By Energy Hedge Funds Syndicate
The delay in the renewal of the agreement for the operation of the Kirkuk-Ceyhan oil pipeline has served as a reminder of the many obstacles that still have to be overcome if the line is ever to fulfill its potential, both as an export route for Iraq and as a source of transit revenue for Turkey.
Talks between Iraq and Turkey over the renewal of the agreement stalled earlier this week. Although Turkish Energy Minister Taner Yildiz publicly predicted that the impasse could be overcome within “a week to ten days”, privately Turkish officials were less optimistic. They claimed that Iraqi officials were insisting that the new agreement should protect any oil transported through the pipeline against court sequestration orders. Turkish officials maintain that such a guarantee would violate international law.
The Kirkuk-Ceyhan pipeline has been operating well below capacity for nearly 20 years. First commissioned in 1976, the pipeline runs for 620 miles (990 kilometers) from Kirkuk and nearby oilfields in northern Iraq to the port of Ceyhan on Turkey’s eastern Mediterranean coast. In 1987, a second pipeline was added, running parallel to the first. The twin pipelines currently have a combined capacity of 1.5 million barrels/day (b/d) of crude oil.
Turkey paid for the construction of the approximately 400 miles (640 kilometers) of pipeline running across its territory in the expectation that transit revenue would prove to be a lucrative source of foreign exchange. Under a 20 year agreement signed in 1985, Iraq agreed to pump a minimum of 700,000 b/d along the pipeline. The agreement was extended for a further five years in 2005.
However, damage inflicted by US-led allied bombing during the 1991 Gulf War was followed by UN sanctions, which only began to be eased in 1997. The twin pipeline is built above the ground and, in recent years, has proved an easy target both for insurgents in Iraq and for the Kurdistan Workers’ Party (PKK), which has been waging a 26 year-old insurgency of its own for greater rights for Turkey’s Kurdish minority. The introduction in 2007 of additional security measures has reduced the number of attacks on the pipeline, but they still occur.
Damage as a result of sabotage has exacerbated the already poor state of repair of the pipeline. In 2009, throughput averaged 480,000 b/d, considerably below both the pipeline’s capacity and the minimum guaranteed to Turkey. In February 2010, the Kirkuk-Ceyhan pipeline carried an average of 455,000 b/d, approximately 22 percent of Iraq’s total exports of 2.07 million b/d.

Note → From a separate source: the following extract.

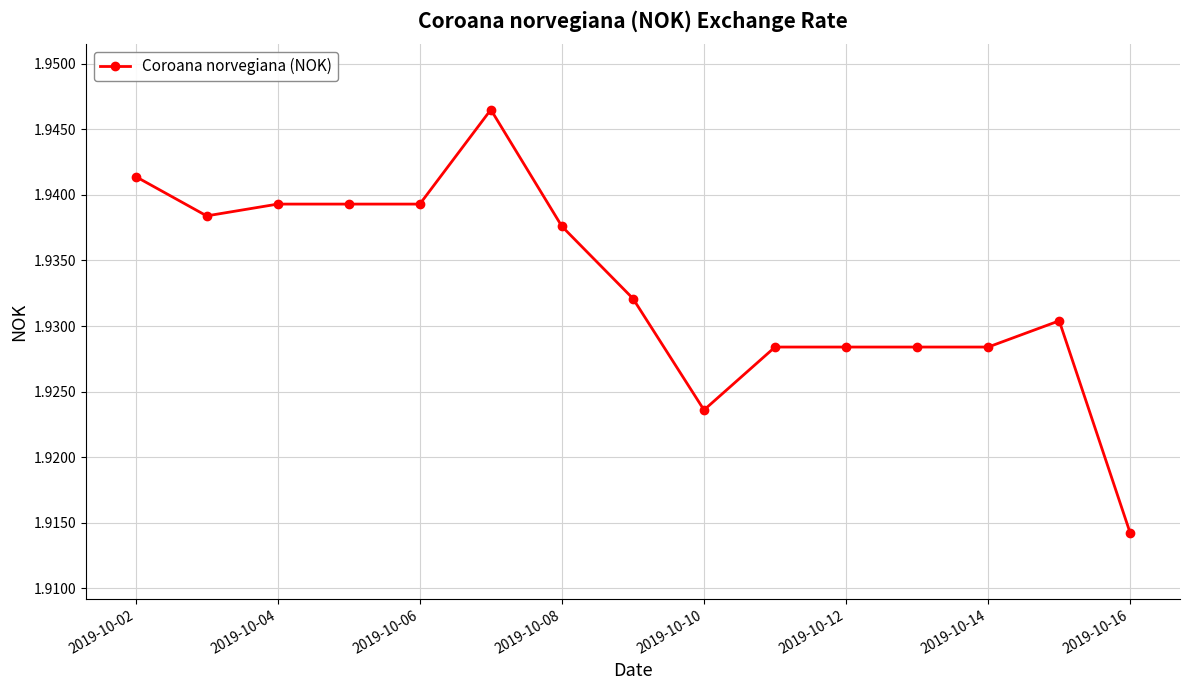

Count the values in the range 1 to 2.

15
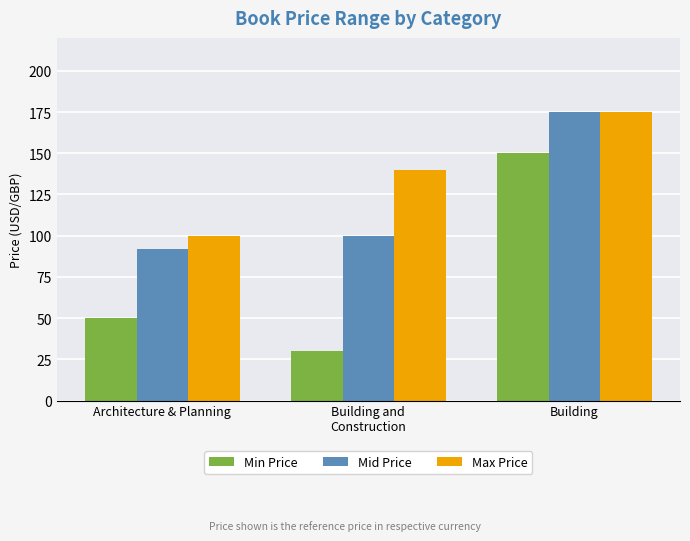

What is the average value of the Mid Price series?

122.2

However, although Iraq remains publicly committed to increasing the throughput – and has even discussed expanding the capacity – of the Kirkuk-Ceyhan pipeline, in practice it has focused more on plans to improving its facilities around Basra and Khor al-Amaya in anticipation of a rise in exports from its southern oil fields.
In the run-up to the beginning of negotiations over the renewal of the Kirkuk-Ceyhan agreement, Turkish officials had indicated that they would raise the issue of the Iraqi government’s future plans, particularly whether it was willing to increase the throughput and perhaps even increase the capacity of the pipeline. Turkish officials had suggested that they would also discuss improving security along the pipeline, and had warned that they could also push for higher transit fees unless Iraq delivered on its guaranteed minimum throughput.
The Iraqi demand that the new agreement should include guarantees against sequestration appears to have taken the Turkish officials by surprise. But the demand was based on experience rather than hypothesis. In July 2007, pumping was temporarily interrupted after a Turkish court ordered that oil from the pipeline should be used to pay $50 million of a $100 million debt incurred by the Iraqi state during the time of President Saddam Hussein.
The court ruled that the oil was an asset of the Iraqi state and, as it was being pumped across Turkish territory, creditors were within their rights to file a case with a Turkish court for its seizure. Although the case was subsequently resolved and oil once again began to flow along the pipeline, it has created a legal precedent; and raised the possibility that more cases may be filed with Turkish courts for the seizure of oil arriving at Ceyhan in payment both for debts incurred by the Saddam regime and as compensation for damages and losses incurred as a result of its actions.
Privately, Turkish officials remain adamant that including any guarantees against the sequestration of the oil in the new agreement for the Kirkuk-Ceyhan pipeline would be in breach of international law and maintain that they are confident of signing a new accord with the Iraqis. But, for the moment at least, it is unclear how the issue is going to be resolved.